* PROBLEM TO SOLVE *
Return each line from the rows below that contains the word "formación".

* RECORDS SHOWN *
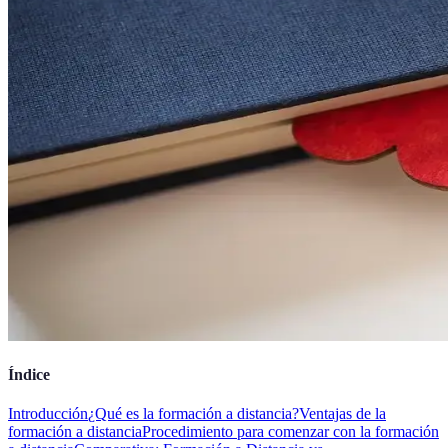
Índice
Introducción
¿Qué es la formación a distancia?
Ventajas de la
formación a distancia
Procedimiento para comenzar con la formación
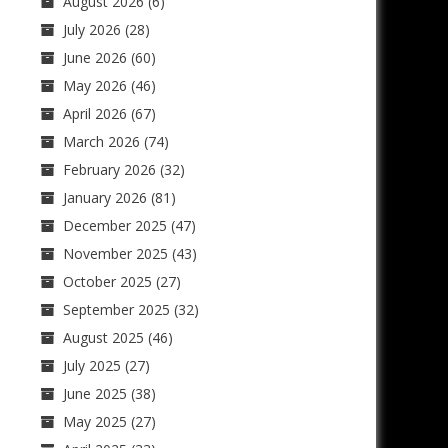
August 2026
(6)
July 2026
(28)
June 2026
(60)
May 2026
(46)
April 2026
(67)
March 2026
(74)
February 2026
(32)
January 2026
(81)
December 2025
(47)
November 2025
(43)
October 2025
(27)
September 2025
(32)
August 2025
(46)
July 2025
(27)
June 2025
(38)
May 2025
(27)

* * *

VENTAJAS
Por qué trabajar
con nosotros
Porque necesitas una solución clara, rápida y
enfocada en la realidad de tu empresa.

* YOUR SOLUTION *
¿Qué es la formación a distancia?
formación a distancia
Procedimiento para comenzar con la formación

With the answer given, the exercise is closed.